Transcribed page contents:
BEGIN

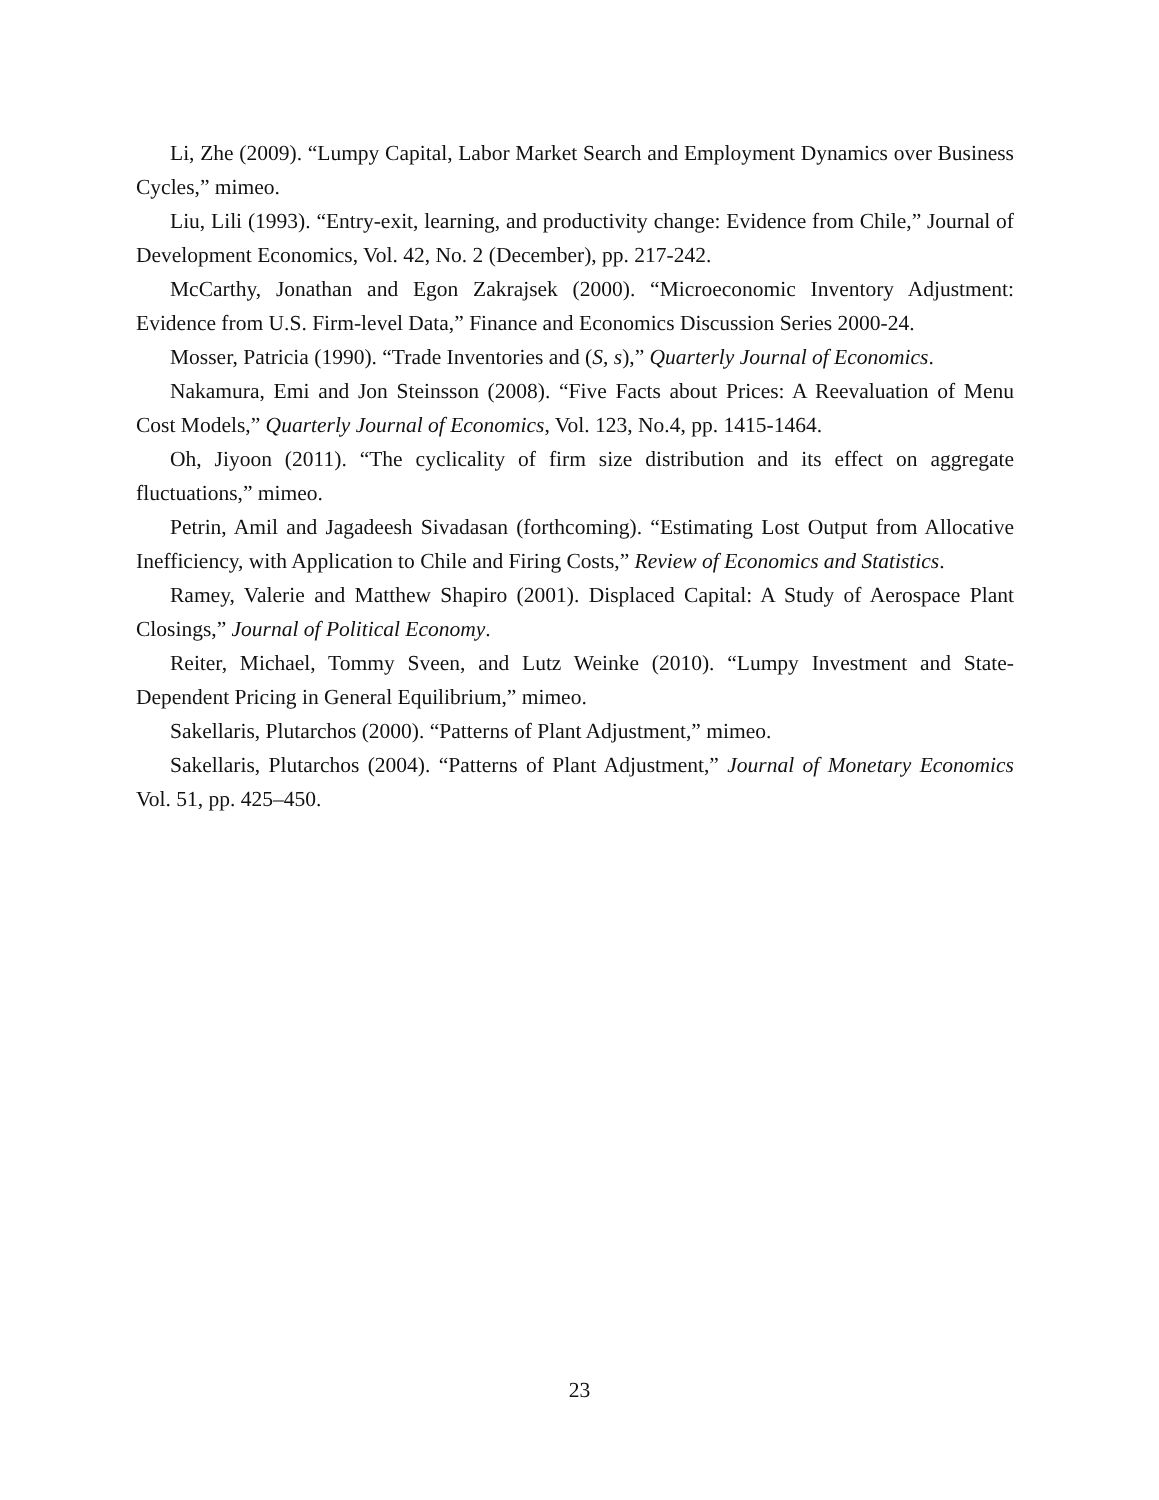Li, Zhe (2009). “Lumpy Capital, Labor Market Search and Employment Dynamics over Business Cycles,” mimeo.
Liu, Lili (1993). “Entry-exit, learning, and productivity change: Evidence from Chile,” Journal of Development Economics, Vol. 42, No. 2 (December), pp. 217-242.
McCarthy, Jonathan and Egon Zakrajsek (2000). “Microeconomic Inventory Adjustment: Evidence from U.S. Firm-level Data,” Finance and Economics Discussion Series 2000-24.
Mosser, Patricia (1990). “Trade Inventories and (S, s),” Quarterly Journal of Economics.
Nakamura, Emi and Jon Steinsson (2008). “Five Facts about Prices: A Reevaluation of Menu Cost Models,” Quarterly Journal of Economics, Vol. 123, No.4, pp. 1415-1464.
Oh, Jiyoon (2011). “The cyclicality of firm size distribution and its effect on aggregate fluctuations,” mimeo.
Petrin, Amil and Jagadeesh Sivadasan (forthcoming). “Estimating Lost Output from Allocative Inefficiency, with Application to Chile and Firing Costs,” Review of Economics and Statistics.
Ramey, Valerie and Matthew Shapiro (2001). Displaced Capital: A Study of Aerospace Plant Closings,” Journal of Political Economy.
Reiter, Michael, Tommy Sveen, and Lutz Weinke (2010). “Lumpy Investment and State-Dependent Pricing in General Equilibrium,” mimeo.
Sakellaris, Plutarchos (2000). “Patterns of Plant Adjustment,” mimeo.
Sakellaris, Plutarchos (2004). “Patterns of Plant Adjustment,” Journal of Monetary Economics Vol. 51, pp. 425–450.
23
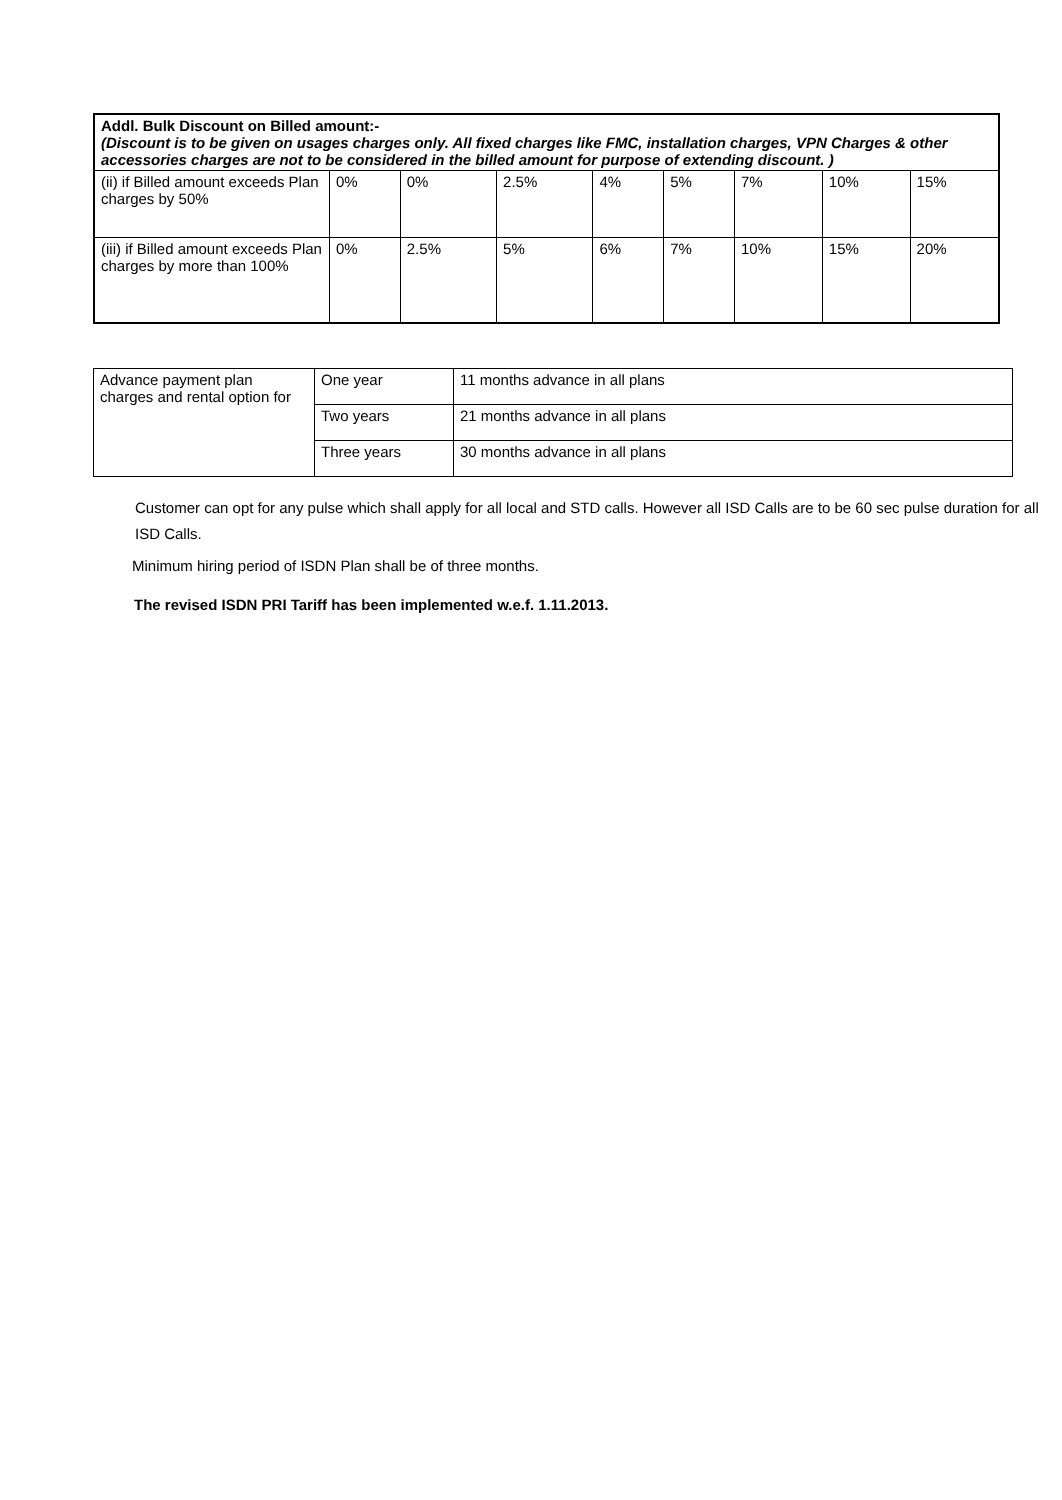| Addl. Bulk Discount on Billed amount:- (Discount is to be given on usages charges only. All fixed charges like FMC, installation charges, VPN Charges & other accessories charges are not to be considered in the billed amount for purpose of extending discount. ) | | | | | | | | |
| (ii) if Billed amount exceeds Plan charges by 50% | 0% | 0% | 2.5% | 4% | 5% | 7% | 10% | 15% |
| (iii) if Billed amount exceeds Plan charges by more than 100% | 0% | 2.5% | 5% | 6% | 7% | 10% | 15% | 20% |
| Advance payment plan charges and rental option for | One year | 11 months advance in all plans |
| | Two years | 21 months advance in all plans |
| | Three years | 30 months advance in all plans |
Customer can opt for any pulse which shall apply for all local and STD calls. However all ISD Calls are to be 60 sec pulse duration for all ISD Calls.
Minimum hiring period of ISDN Plan shall be of three months.
The revised ISDN PRI Tariff has been implemented w.e.f. 1.11.2013.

END

§ **PROMPT**
In the data above, find the line containing "5% | 7% | 10% | 15% |", then copy it and every later line exactly.

§ **ANSWER SPACE**
| (ii) if Billed amount exceeds Plan charges by 50% | 0% | 0% | 2.5% | 4% | 5% | 7% | 10% | 15% |
| (iii) if Billed amount exceeds Plan charges by more than 100% | 0% | 2.5% | 5% | 6% | 7% | 10% | 15% | 20% |
| Advance payment plan charges and rental option for | One year | 11 months advance in all plans |
| | Two years | 21 months advance in all plans |
| | Three years | 30 months advance in all plans |
Customer can opt for any pulse which shall apply for all local and STD calls. However all ISD Calls are to be 60 sec pulse duration for all ISD Calls.
Minimum hiring period of ISDN Plan shall be of three months.
The revised ISDN PRI Tariff has been implemented w.e.f. 1.11.2013.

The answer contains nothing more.